FIVE years ago (says Story) I lov'd you,
For which you call me most inconstant now;
Pardon me, Madam! you mistake the man,
For I am not the same that I was then;
No flesh is now the same 'twas then in me;
And that my mind is chang'd, yourself may see.
The same thoughts to retain still, and intents,
Were more inconstant far; for accidents
Must of all things most strangely inconstant prove,
If from one subject they t' another move;
My members then the father-members were
From whence these take their birth which now are here.
If then this body love what th' other did,
'T were incest; which by Nature is forbid.

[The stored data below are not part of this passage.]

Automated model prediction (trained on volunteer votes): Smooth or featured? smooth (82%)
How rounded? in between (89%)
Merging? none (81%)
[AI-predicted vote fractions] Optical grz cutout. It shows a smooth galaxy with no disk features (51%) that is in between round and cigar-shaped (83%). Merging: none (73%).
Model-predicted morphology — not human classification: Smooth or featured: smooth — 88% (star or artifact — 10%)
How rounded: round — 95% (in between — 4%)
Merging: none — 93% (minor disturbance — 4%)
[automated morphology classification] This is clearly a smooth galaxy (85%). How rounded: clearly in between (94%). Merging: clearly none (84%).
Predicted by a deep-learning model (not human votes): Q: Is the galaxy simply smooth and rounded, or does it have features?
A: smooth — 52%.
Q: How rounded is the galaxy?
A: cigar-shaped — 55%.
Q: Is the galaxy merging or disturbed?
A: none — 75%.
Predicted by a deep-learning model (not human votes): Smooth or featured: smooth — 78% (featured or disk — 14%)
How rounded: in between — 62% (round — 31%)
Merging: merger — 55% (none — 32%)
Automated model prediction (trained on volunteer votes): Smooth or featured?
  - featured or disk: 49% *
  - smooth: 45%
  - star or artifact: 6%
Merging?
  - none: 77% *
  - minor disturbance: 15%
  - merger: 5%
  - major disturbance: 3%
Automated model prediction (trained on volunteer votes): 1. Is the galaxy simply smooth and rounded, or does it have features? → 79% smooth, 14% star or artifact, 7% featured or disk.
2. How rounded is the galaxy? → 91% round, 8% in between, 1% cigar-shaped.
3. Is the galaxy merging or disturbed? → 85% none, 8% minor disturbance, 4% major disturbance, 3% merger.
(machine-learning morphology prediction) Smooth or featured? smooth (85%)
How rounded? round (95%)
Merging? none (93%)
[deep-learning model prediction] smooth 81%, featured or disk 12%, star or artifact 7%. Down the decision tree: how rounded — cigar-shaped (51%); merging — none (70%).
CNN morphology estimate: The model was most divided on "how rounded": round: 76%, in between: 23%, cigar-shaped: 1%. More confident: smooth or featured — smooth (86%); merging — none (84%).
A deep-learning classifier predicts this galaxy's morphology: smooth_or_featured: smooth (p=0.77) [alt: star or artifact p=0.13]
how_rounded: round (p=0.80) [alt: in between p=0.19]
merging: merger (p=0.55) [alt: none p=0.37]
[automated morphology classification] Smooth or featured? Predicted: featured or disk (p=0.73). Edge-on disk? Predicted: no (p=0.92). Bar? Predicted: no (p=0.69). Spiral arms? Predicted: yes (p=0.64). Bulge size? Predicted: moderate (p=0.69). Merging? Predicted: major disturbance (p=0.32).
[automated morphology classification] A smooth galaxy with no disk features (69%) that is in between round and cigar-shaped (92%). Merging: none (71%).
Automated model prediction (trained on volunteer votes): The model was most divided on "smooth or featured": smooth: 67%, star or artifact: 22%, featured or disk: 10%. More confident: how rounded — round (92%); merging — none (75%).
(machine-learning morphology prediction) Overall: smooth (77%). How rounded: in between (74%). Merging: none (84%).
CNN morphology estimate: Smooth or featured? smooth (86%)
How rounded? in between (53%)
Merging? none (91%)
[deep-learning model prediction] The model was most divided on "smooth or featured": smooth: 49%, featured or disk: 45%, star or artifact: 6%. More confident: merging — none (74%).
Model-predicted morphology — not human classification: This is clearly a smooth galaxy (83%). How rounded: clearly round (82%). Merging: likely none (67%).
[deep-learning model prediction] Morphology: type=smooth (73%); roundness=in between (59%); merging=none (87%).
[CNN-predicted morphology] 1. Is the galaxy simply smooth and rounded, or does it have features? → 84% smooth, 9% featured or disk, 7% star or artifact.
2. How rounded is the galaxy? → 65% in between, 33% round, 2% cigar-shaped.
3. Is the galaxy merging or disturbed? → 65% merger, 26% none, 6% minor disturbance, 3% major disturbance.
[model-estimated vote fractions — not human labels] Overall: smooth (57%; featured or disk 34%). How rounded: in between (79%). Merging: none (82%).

You might as well this day inconstant name,
Because the weather is not still the same
That it was yesterday — or blame the year,
'Cause the spring flowers, and autumn fruit, does bear.
The world's a scene of changes; and to be
Constant, in Nature were inconstancy;
For 't were to break the laws herself has made:
Our substances themselves do fleet and fade;
The most fix'd being still does move and fly,
Swift as the wings of time 't is measur'd by.
T' imagine then that Love should never cease
(Love, which is but the ornament of these)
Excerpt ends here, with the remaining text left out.